WORK TASK | An exact copy of the listing below is needed, with no pictures in it.

(AVAILABLE RECORDS begins)

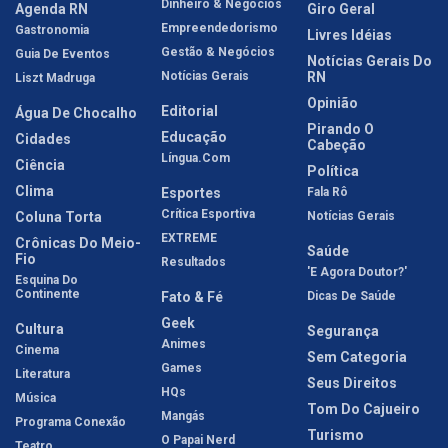
Dinheiro & Negócios
Agenda RN
Giro Geral
Empreendedorismo
Gastronomia
Livres Idéias
Gestão & Negócios
Guia De Eventos
Notícias Gerais Do
Notícias Gerais
RN
Liszt Madruga
Opinião
Editorial
Água De Chocalho
Pirando O
Educação
Cidades
Cabeção
Língua.com
Ciência
Política
Clima
Esportes
Fala Rô
Crítica Esportiva
Coluna Torta
Notícias Gerais
EXTREME
Crônicas Do Meio-
Saúde
Fio
Resultados
'E Agora Doutor?'
Esquina Do
Continente
Fato & Fé
Dicas De Saúde
Geek
Cultura
Segurança
Animes
Cinema
Sem Categoria
Games
Literatura
Seus Direitos
HQs
Música
Tom Do Cajueiro
Mangás
Programa Conexão
Turismo
O Papai Nerd
Teatro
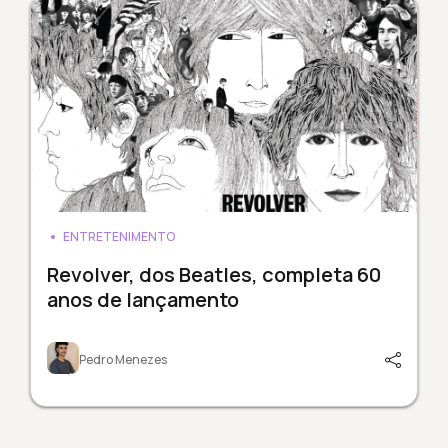
ENTRETENIMENTO
Revolver, dos Beatles, completa 60
anos de lançamento
Pedro Menezes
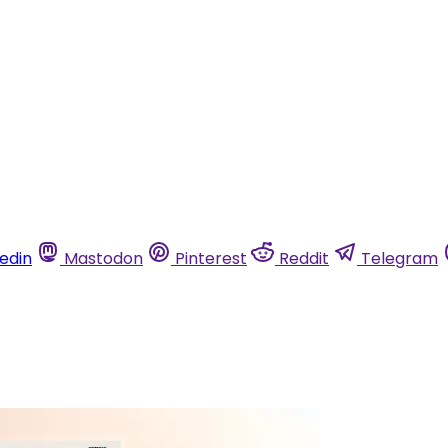
kedin
Mastodon
Pinterest
Reddit
Telegram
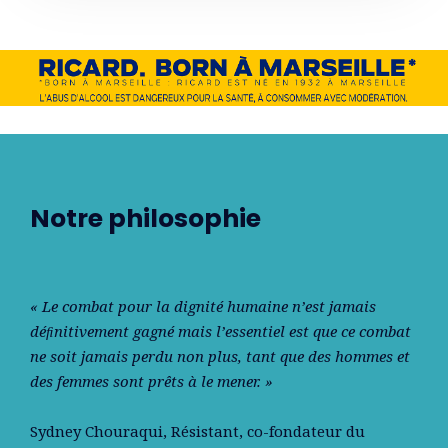
Notre philosophie
« Le combat pour la dignité humaine n’est jamais
déﬁnitivement gagné mais l’essentiel est que ce combat
ne soit jamais perdu non plus, tant que des hommes et
des femmes sont prêts à le mener. »
Sydney Chouraqui
, Résistant, co-fondateur du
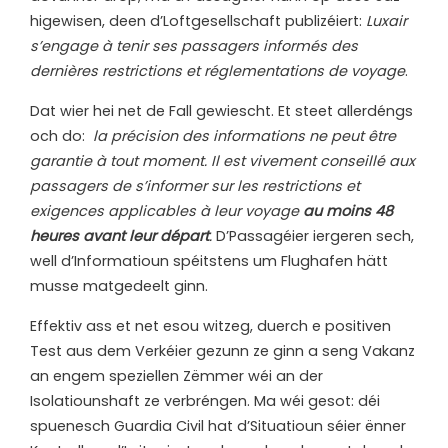
higewisen, deen d’Loftgesellschaft publizéiert:
Luxair
s’engage à tenir ses passagers informés des
dernières restrictions et réglementations de voyage
.
Dat wier hei net de Fall gewiescht. Et steet allerdéngs
och do:
la précision des informations ne peut être
garantie à tout moment. Il est vivement conseillé aux
passagers de s’informer sur les restrictions et
exigences applicables à leur voyage
au moins 48
heures avant leur départ
.
D’Passagéier iergeren sech,
well d’Informatioun spéitstens um Flughafen hätt
musse matgedeelt ginn.
Effektiv ass et net esou witzeg, duerch e positiven
Test aus dem Verkéier gezunn ze ginn a seng Vakanz
an engem speziellen Zëmmer wéi an der
Isolatiounshaft ze verbréngen. Ma wéi gesot: déi
spuenesch Guardia Civil hat d’Situatioun séier ënner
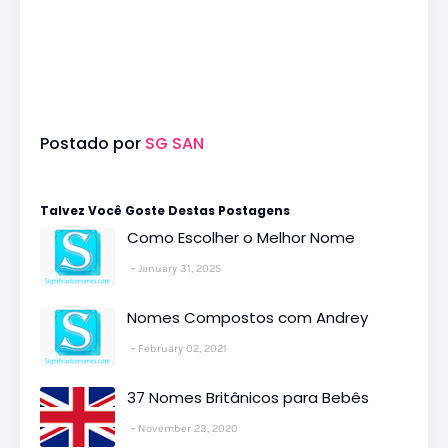
Postado por
SG SAN
Talvez Você Goste Destas Postagens
Como Escolher o Melhor Nome
January 31, 2025
Nomes Compostos com Andrey
February 02, 2021
37 Nomes Britânicos para Bebês
November 23, 2020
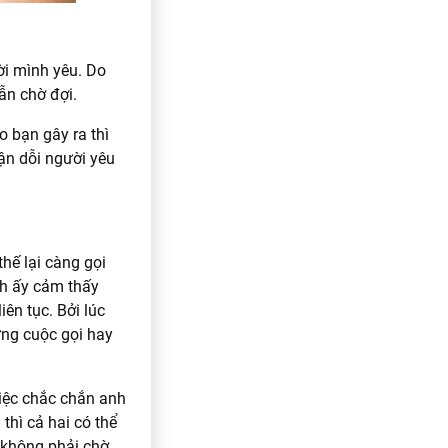
ời mình yêu. Do
ẫn chờ đợi.
o bạn gây ra thì
iận dỗi người yêu
thế lại càng gọi
nh ấy cảm thấy
ên tục. Bởi lúc
ững cuộc gọi hay
việc chắc chắn anh
thì cả hai có thể
ẽ không phải chờ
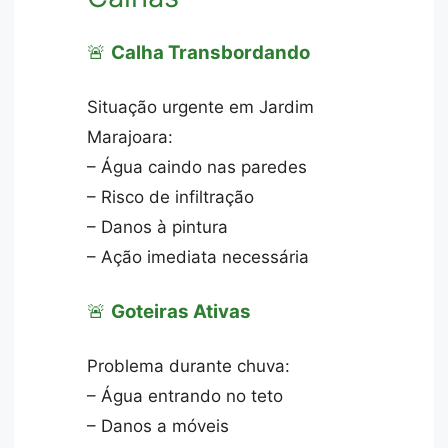
🚨
Calha Transbordando
Situação urgente em Jardim
Marajoara:
– Água caindo nas paredes
– Risco de infiltração
– Danos à pintura
– Ação imediata necessária
🚨
Goteiras Ativas
Problema durante chuva:
– Água entrando no teto
– Danos a móveis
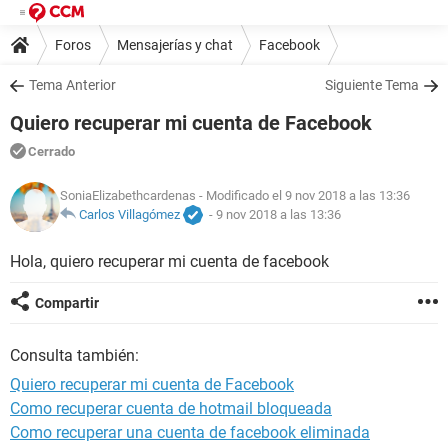
Foros
Mensajerías y chat
Facebook
Tema Anterior
Siguiente Tema
Quiero recuperar mi cuenta de Facebook
Cerrado
SoniaElizabethcardenas
- Modificado el 9 nov 2018 a las 13:36
Carlos Villagómez
-
9 nov 2018 a las 13:36
Hola, quiero recuperar mi cuenta de facebook
Compartir
Consulta también:
Quiero recuperar mi cuenta de Facebook
Como recuperar cuenta de hotmail bloqueada
Como recuperar una cuenta de facebook eliminada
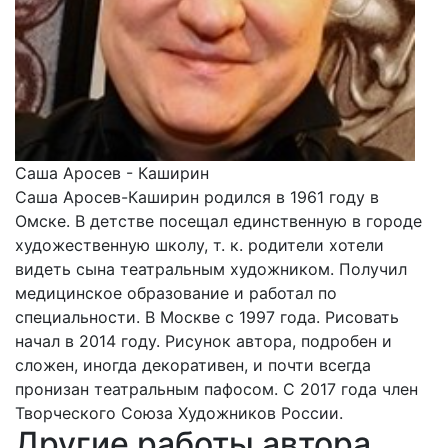
Саша Аросев - Каширин
Саша Аросев-Каширин родился в 1961 году в
Омске. В детстве посещал единственную в городе
художественную школу, т. к. родители хотели
видеть сына театральным художником. Получил
медицинское образование и работал по
специальности. В Москве с 1997 года. Рисовать
начал в 2014 году. Рисунок автора, подробен и
сложен, иногда декоративен, и почти всегда
пронизан театральным пафосом. С 2017 года член
Творческого Союза Художников России.
Другие работы автора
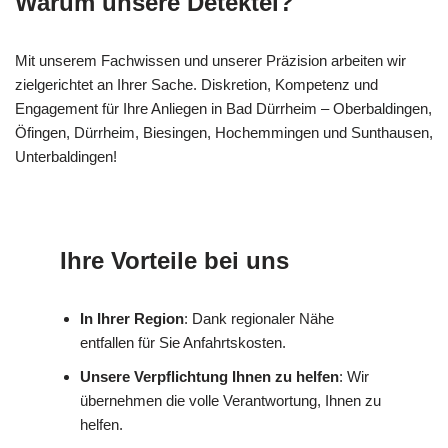
Warum unsere Detektei?
Mit unserem Fachwissen und unserer Präzision arbeiten wir
zielgerichtet an Ihrer Sache. Diskretion, Kompetenz und
Engagement für Ihre Anliegen in Bad Dürrheim – Oberbaldingen,
Öfingen, Dürrheim, Biesingen, Hochemmingen und Sunthausen,
Unterbaldingen!
Ihre Vorteile bei uns
In Ihrer Region
: Dank regionaler Nähe
entfallen für Sie Anfahrtskosten.
Unsere Verpflichtung Ihnen zu helfen
: Wir
übernehmen die volle Verantwortung, Ihnen zu
helfen.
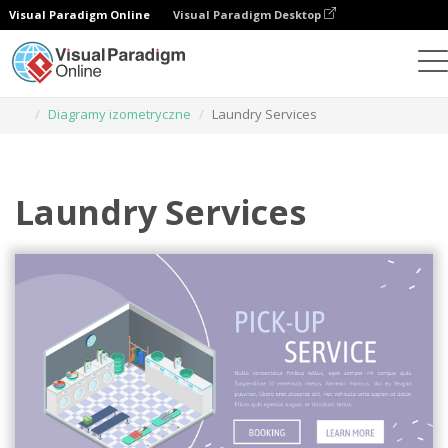
Visual Paradigm Online
Visual Paradigm Desktop
Narzędzie do projektowania grafiki
Szablony
Diagramy izometryczne
Laundry Services
Laundry Services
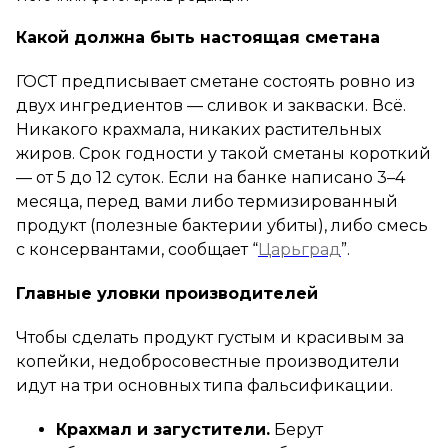
Какой должна быть настоящая сметана
ГОСТ предписывает сметане состоять ровно из
двух ингредиентов — сливок и закваски. Всё.
Никакого крахмала, никаких растительных
жиров. Срок годности у такой сметаны короткий
— от 5 до 12 суток. Если на банке написано 3–4
месяца, перед вами либо термизированный
продукт (полезные бактерии убиты), либо смесь
с консервантами, сообщает “
Царьград
”.
Главные уловки производителей
Чтобы сделать продукт густым и красивым за
копейки, недобросовестные производители
идут на три основных типа фальсификации.
Крахмал и загустители.
Берут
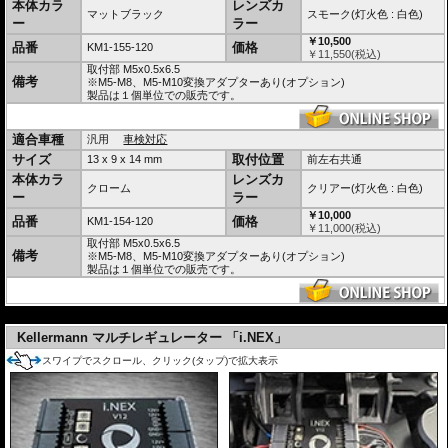
様々な
取付アダプターをオプション
で用意。
本体カラ
レンズカ
マットブラック
スモーク(灯火色 : 白色)
ー
ラー
車検対応
協定規則7号認可商品 eマーク E13 7R
PDF : ECE適合認定証明書
￥10,500
品番
価格
KM1-155-120
￥
11,550
(税込)
光源のワット数や照明部の面積を理由に不適合となることはありません。
取付部 M5x0.5x6.5
(協定規則7号の認可を受けている車幅灯であり、法第75条の3第1項の規定に基づき装
備考
※M5-M8、M5-M10変換アダプターあり(オプション)
置の指定を受けた車幅灯又はこれに準ずる性能を有する車幅灯である為)
製品は１個単位での販売です。
車検時にはパッケージに含まれているECE認定証明書、またはダウンロードし印刷し
たECE認定証明書を提示してください。
車検適合についての詳細はこちらをご確認ください。
適合車種
汎用
車検対応
12v仕様車用
サイズ
取付位置
13 x 9 x 14 mm
前左右共通
本体カラ
レンズカ
※他社製レギュレータ、リレー等との併用時は動作保証、品質保証をいたしかねま
クローム
クリアー(灯火色 : 白色)
ー
ラー
す。レギュレータや、リレーを使用する場合はKellermann製品をご利用ください。
※旧車のオルタネータ、レギュレータ、レクチファイアなどをそのまま利用する場
￥10,000
品番
価格
KM1-154-120
合、またバッテリーレス仕様車はツェナーダイオードなどで電源のスパイク対策を必
￥
11,000
(税込)
ず行ってください。そのままではほぼ確実に内蔵ICが破損します。対策を行っていな
取付部 M5x0.5x6.5
い場合、保証対象外となります。
備考
※M5-M8、M5-M10変換アダプターあり(オプション)
国内正規品は 日本仕様品
製品は１個単位での販売です。
国内正規Kellermann商品は日本マーケット専用の特別
仕様
です。
---
国内販売開始当初、原因不明の不具合がKellermann社
の基準以上に発生していました。弊社とKellermann社
Kellermann マルチレギュレーター 「i.NEX」
ではこの原因を徹底調査。お客様のご協力のもと、車両
はもちろん年式や使用状況、取付け方法まであらゆる情
スワイプでスクロール、クリック(タップ)で拡大表示
報を頂き、様々な検証の結果、原因はEU圏とは異なる
日本の高温多湿な気候でした。
20年1月以降の
国内正規Kellermann商品は日本マーケ
ット専用の製造工程/検査工程を経た特別仕様
となりました。Bullet Attoは
23年10月よりさら
なる強化が行われ、ボディにはその証としてJEが刻印されました。
この日本仕様品は驚異の
不良率0.2%以下を達成しています。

(AVAILABLE RECORDS ends)

SOLUTION FOR THIS TASK |
Dinheiro & Negócios
Agenda RN
Giro Geral
Empreendedorismo
Gastronomia
Livres Idéias
Gestão & Negócios
Guia De Eventos
Notícias Gerais Do
Notícias Gerais
RN
Liszt Madruga
Opinião
Editorial
Água De Chocalho
Pirando O
Educação
Cidades
Cabeção
Língua.com
Ciência
Política
Clima
Esportes
Fala Rô
Crítica Esportiva
Coluna Torta
Notícias Gerais
EXTREME
Crônicas Do Meio-
Saúde
Fio
Resultados
'E Agora Doutor?'
Esquina Do
Continente
Fato & Fé
Dicas De Saúde
Geek
Cultura
Segurança
Animes
Cinema
Sem Categoria
Games
Literatura
Seus Direitos
HQs
Música
Tom Do Cajueiro
Mangás
Programa Conexão
Turismo
O Papai Nerd
Teatro
ENTRETENIMENTO
Revolver, dos Beatles, completa 60
anos de lançamento
Pedro Menezes
kedin
Mastodon
Pinterest
Reddit
Telegram
Notre philosophie
« Le combat pour la dignité humaine n’est jamais
déﬁnitivement gagné mais l’essentiel est que ce combat
ne soit jamais perdu non plus, tant que des hommes et
des femmes sont prêts à le mener. »
Sydney Chouraqui
, Résistant, co-fondateur du
higewisen, deen d’Loftgesellschaft publizéiert:
Luxair
s’engage à tenir ses passagers informés des
dernières restrictions et réglementations de voyage
.
Dat wier hei net de Fall gewiescht. Et steet allerdéngs
och do:
la précision des informations ne peut être
garantie à tout moment. Il est vivement conseillé aux
passagers de s’informer sur les restrictions et
exigences applicables à leur voyage
au moins 48
heures avant leur départ
.
D’Passagéier iergeren sech,
well d’Informatioun spéitstens um Flughafen hätt
musse matgedeelt ginn.
Effektiv ass et net esou witzeg, duerch e positiven
Test aus dem Verkéier gezunn ze ginn a seng Vakanz
an engem speziellen Zëmmer wéi an der
Isolatiounshaft ze verbréngen. Ma wéi gesot: déi
spuenesch Guardia Civil hat d’Situatioun séier ënner
Postado por
SG SAN
Talvez Você Goste Destas Postagens
Como Escolher o Melhor Nome
January 31, 2025
Nomes Compostos com Andrey
February 02, 2021
37 Nomes Britânicos para Bebês
November 23, 2020
ời mình yêu. Do
ẫn chờ đợi.
o bạn gây ra thì
iận dỗi người yêu
thế lại càng gọi
nh ấy cảm thấy
ên tục. Bởi lúc
ững cuộc gọi hay
việc chắc chắn anh
thì cả hai có thể
ẽ không phải chờ
🚨
Calha Transbordando
Situação urgente em Jardim
Marajoara:
– Água caindo nas paredes
– Risco de infiltração
– Danos à pintura
– Ação imediata necessária
🚨
Goteiras Ativas
Problema durante chuva:
– Água entrando no teto
– Danos a móveis
Foros
Mensajerías y chat
Facebook
Tema Anterior
Siguiente Tema
Quiero recuperar mi cuenta de Facebook
Cerrado
SoniaElizabethcardenas
- Modificado el 9 nov 2018 a las 13:36
Carlos Villagómez
-
9 nov 2018 a las 13:36
Hola, quiero recuperar mi cuenta de facebook
Compartir
Consulta también:
Quiero recuperar mi cuenta de Facebook
Como recuperar cuenta de hotmail bloqueada
Como recuperar una cuenta de facebook eliminada
Саша Аросев - Каширин
Саша Аросев-Каширин родился в 1961 году в
Омске. В детстве посещал единственную в городе
художественную школу, т. к. родители хотели
видеть сына театральным художником. Получил
медицинское образование и работал по
специальности. В Москве с 1997 года. Рисовать
начал в 2014 году. Рисунок автора, подробен и
сложен, иногда декоративен, и почти всегда
пронизан театральным пафосом. С 2017 года член
Творческого Союза Художников России.
Другие работы автора
Warum unsere Detektei?
Mit unserem Fachwissen und unserer Präzision arbeiten wir
zielgerichtet an Ihrer Sache. Diskretion, Kompetenz und
Engagement für Ihre Anliegen in Bad Dürrheim – Oberbaldingen,
Öfingen, Dürrheim, Biesingen, Hochemmingen und Sunthausen,
Unterbaldingen!
Ihre Vorteile bei uns
In Ihrer Region
: Dank regionaler Nähe
entfallen für Sie Anfahrtskosten.
Unsere Verpflichtung Ihnen zu helfen
: Wir
übernehmen die volle Verantwortung, Ihnen zu
helfen.
Visual Paradigm Online
Visual Paradigm Desktop
Narzędzie do projektowania grafiki
Szablony
Diagramy izometryczne
Laundry Services
Laundry Services
Какой должна быть настоящая сметана
ГОСТ предписывает сметане состоять ровно из
двух ингредиентов — сливок и закваски. Всё.
Никакого крахмала, никаких растительных
жиров. Срок годности у такой сметаны короткий
— от 5 до 12 суток. Если на банке написано 3–4
месяца, перед вами либо термизированный
продукт (полезные бактерии убиты), либо смесь
с консервантами, сообщает “
Царьград
”.
Главные уловки производителей
Чтобы сделать продукт густым и красивым за
копейки, недобросовестные производители
идут на три основных типа фальсификации.
Крахмал и загустители.
Берут
様々な
取付アダプターをオプション
で用意。
本体カラ
レンズカ
マットブラック
スモーク(灯火色 : 白色)
ー
ラー
車検対応
協定規則7号認可商品 eマーク E13 7R
PDF : ECE適合認定証明書
￥10,500
品番
価格
KM1-155-120
￥
11,550
(税込)
光源のワット数や照明部の面積を理由に不適合となることはありません。
取付部 M5x0.5x6.5
(協定規則7号の認可を受けている車幅灯であり、法第75条の3第1項の規定に基づき装
備考
※M5-M8、M5-M10変換アダプターあり(オプション)
置の指定を受けた車幅灯又はこれに準ずる性能を有する車幅灯である為)
製品は１個単位での販売です。
車検時にはパッケージに含まれているECE認定証明書、またはダウンロードし印刷し
たECE認定証明書を提示してください。
車検適合についての詳細はこちらをご確認ください。
適合車種
汎用
車検対応
12v仕様車用
サイズ
取付位置
13 x 9 x 14 mm
前左右共通
本体カラ
レンズカ
※他社製レギュレータ、リレー等との併用時は動作保証、品質保証をいたしかねま
クローム
クリアー(灯火色 : 白色)
ー
ラー
す。レギュレータや、リレーを使用する場合はKellermann製品をご利用ください。
※旧車のオルタネータ、レギュレータ、レクチファイアなどをそのまま利用する場
￥10,000
品番
価格
KM1-154-120
合、またバッテリーレス仕様車はツェナーダイオードなどで電源のスパイク対策を必
￥
11,000
(税込)
ず行ってください。そのままではほぼ確実に内蔵ICが破損します。対策を行っていな
取付部 M5x0.5x6.5
い場合、保証対象外となります。
備考
※M5-M8、M5-M10変換アダプターあり(オプション)
国内正規品は 日本仕様品
製品は１個単位での販売です。
国内正規Kellermann商品は日本マーケット専用の特別
仕様
です。
---
国内販売開始当初、原因不明の不具合がKellermann社
の基準以上に発生していました。弊社とKellermann社
Kellermann マルチレギュレーター 「i.NEX」
ではこの原因を徹底調査。お客様のご協力のもと、車両
はもちろん年式や使用状況、取付け方法まであらゆる情
スワイプでスクロール、クリック(タップ)で拡大表示
報を頂き、様々な検証の結果、原因はEU圏とは異なる
日本の高温多湿な気候でした。
20年1月以降の
国内正規Kellermann商品は日本マーケ
ット専用の製造工程/検査工程を経た特別仕様
となりました。Bullet Attoは
23年10月よりさら
なる強化が行われ、ボディにはその証としてJEが刻印されました。
この日本仕様品は驚異の
不良率0.2%以下を達成しています。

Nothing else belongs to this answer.